WORK TO BE COMPLETED. Produce an exact copy of the listing.

· · · · ·

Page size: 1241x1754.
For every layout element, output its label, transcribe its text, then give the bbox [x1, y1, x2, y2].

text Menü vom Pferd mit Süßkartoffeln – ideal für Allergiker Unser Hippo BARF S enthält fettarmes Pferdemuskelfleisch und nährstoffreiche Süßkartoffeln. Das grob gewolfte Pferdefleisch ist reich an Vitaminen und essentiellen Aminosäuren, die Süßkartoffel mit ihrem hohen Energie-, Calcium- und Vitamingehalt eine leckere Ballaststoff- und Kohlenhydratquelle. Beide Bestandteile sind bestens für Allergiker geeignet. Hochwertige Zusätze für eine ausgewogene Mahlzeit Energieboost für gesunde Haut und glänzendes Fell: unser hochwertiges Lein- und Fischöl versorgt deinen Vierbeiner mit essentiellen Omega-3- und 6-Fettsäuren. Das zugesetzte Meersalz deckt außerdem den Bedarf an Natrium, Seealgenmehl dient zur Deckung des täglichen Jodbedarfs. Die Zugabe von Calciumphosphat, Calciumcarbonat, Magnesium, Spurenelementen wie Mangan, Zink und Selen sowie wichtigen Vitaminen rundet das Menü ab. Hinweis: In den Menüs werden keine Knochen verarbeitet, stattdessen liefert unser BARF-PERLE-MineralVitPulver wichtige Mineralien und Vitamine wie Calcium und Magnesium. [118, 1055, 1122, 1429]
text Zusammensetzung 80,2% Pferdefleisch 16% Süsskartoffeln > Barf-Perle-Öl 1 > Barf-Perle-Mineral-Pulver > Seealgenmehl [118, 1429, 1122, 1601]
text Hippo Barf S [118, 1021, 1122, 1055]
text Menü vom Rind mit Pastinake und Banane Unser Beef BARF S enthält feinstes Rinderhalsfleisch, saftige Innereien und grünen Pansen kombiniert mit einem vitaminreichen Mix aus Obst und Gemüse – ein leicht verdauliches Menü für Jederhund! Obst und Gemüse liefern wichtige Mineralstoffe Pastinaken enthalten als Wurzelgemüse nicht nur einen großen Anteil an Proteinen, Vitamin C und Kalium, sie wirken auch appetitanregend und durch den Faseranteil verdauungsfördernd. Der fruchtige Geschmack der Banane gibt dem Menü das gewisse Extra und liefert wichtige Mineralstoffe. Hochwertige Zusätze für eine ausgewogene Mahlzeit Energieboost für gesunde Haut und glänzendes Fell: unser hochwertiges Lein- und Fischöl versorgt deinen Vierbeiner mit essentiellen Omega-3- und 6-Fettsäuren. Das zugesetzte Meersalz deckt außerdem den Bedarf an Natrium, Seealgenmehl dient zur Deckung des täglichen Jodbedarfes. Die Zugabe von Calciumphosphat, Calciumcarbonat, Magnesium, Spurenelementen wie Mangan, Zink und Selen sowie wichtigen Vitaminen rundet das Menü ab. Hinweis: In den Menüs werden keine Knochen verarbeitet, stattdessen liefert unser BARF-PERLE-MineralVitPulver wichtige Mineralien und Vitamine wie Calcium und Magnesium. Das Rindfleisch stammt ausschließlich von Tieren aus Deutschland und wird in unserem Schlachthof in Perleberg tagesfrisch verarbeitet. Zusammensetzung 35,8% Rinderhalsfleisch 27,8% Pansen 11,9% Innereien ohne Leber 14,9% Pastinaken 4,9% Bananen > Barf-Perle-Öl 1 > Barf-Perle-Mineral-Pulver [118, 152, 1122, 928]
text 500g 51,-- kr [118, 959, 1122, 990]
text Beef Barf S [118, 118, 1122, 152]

· · · · ·

THE COMPLETED TASK.
Page size: 1241x1754.
For every layout element, output its label, transcribe its text, then give the bbox [x1, y1, x2, y2].

text Menü vom Pferd mit Süßkartoffeln – ideal für Allergiker Unser Hippo BARF S enthält fettarmes Pferdemuskelfleisch und nährstoffreiche Süßkartoffeln. Das grob gewolfte Pferdefleisch ist reich an Vitaminen und essentiellen Aminosäuren, die Süßkartoffel mit ihrem hohen Energie-, Calcium- und Vitamingehalt eine leckere Ballaststoff- und Kohlenhydratquelle. Beide Bestandteile sind bestens für Allergiker geeignet. Hochwertige Zusätze für eine ausgewogene Mahlzeit Energieboost für gesunde Haut und glänzendes Fell: unser hochwertiges Lein- und Fischöl versorgt deinen Vierbeiner mit essentiellen Omega-3- und 6-Fettsäuren. Das zugesetzte Meersalz deckt außerdem den Bedarf an Natrium, Seealgenmehl dient zur Deckung des täglichen Jodbedarfs. Die Zugabe von Calciumphosphat, Calciumcarbonat, Magnesium, Spurenelementen wie Mangan, Zink und Selen sowie wichtigen Vitaminen rundet das Menü ab. Hinweis: In den Menüs werden keine Knochen verarbeitet, stattdessen liefert unser BARF-PERLE-MineralVitPulver wichtige Mineralien und Vitamine wie Calcium und Magnesium. [118, 1055, 1122, 1429]
text Zusammensetzung 80,2% Pferdefleisch 16% Süsskartoffeln > Barf-Perle-Öl 1 > Barf-Perle-Mineral-Pulver > Seealgenmehl [118, 1429, 1122, 1601]
text Hippo Barf S [118, 1021, 1122, 1055]
text Menü vom Rind mit Pastinake und Banane Unser Beef BARF S enthält feinstes Rinderhalsfleisch, saftige Innereien und grünen Pansen kombiniert mit einem vitaminreichen Mix aus Obst und Gemüse – ein leicht verdauliches Menü für Jederhund! Obst und Gemüse liefern wichtige Mineralstoffe Pastinaken enthalten als Wurzelgemüse nicht nur einen großen Anteil an Proteinen, Vitamin C und Kalium, sie wirken auch appetitanregend und durch den Faseranteil verdauungsfördernd. Der fruchtige Geschmack der Banane gibt dem Menü das gewisse Extra und liefert wichtige Mineralstoffe. Hochwertige Zusätze für eine ausgewogene Mahlzeit Energieboost für gesunde Haut und glänzendes Fell: unser hochwertiges Lein- und Fischöl versorgt deinen Vierbeiner mit essentiellen Omega-3- und 6-Fettsäuren. Das zugesetzte Meersalz deckt außerdem den Bedarf an Natrium, Seealgenmehl dient zur Deckung des täglichen Jodbedarfes. Die Zugabe von Calciumphosphat, Calciumcarbonat, Magnesium, Spurenelementen wie Mangan, Zink und Selen sowie wichtigen Vitaminen rundet das Menü ab. Hinweis: In den Menüs werden keine Knochen verarbeitet, stattdessen liefert unser BARF-PERLE-MineralVitPulver wichtige Mineralien und Vitamine wie Calcium und Magnesium. Das Rindfleisch stammt ausschließlich von Tieren aus Deutschland und wird in unserem Schlachthof in Perleberg tagesfrisch verarbeitet. Zusammensetzung 35,8% Rinderhalsfleisch 27,8% Pansen 11,9% Innereien ohne Leber 14,9% Pastinaken 4,9% Bananen > Barf-Perle-Öl 1 > Barf-Perle-Mineral-Pulver [118, 152, 1122, 928]
text 500g 51,-- kr [118, 959, 1122, 990]
text Beef Barf S [118, 118, 1122, 152]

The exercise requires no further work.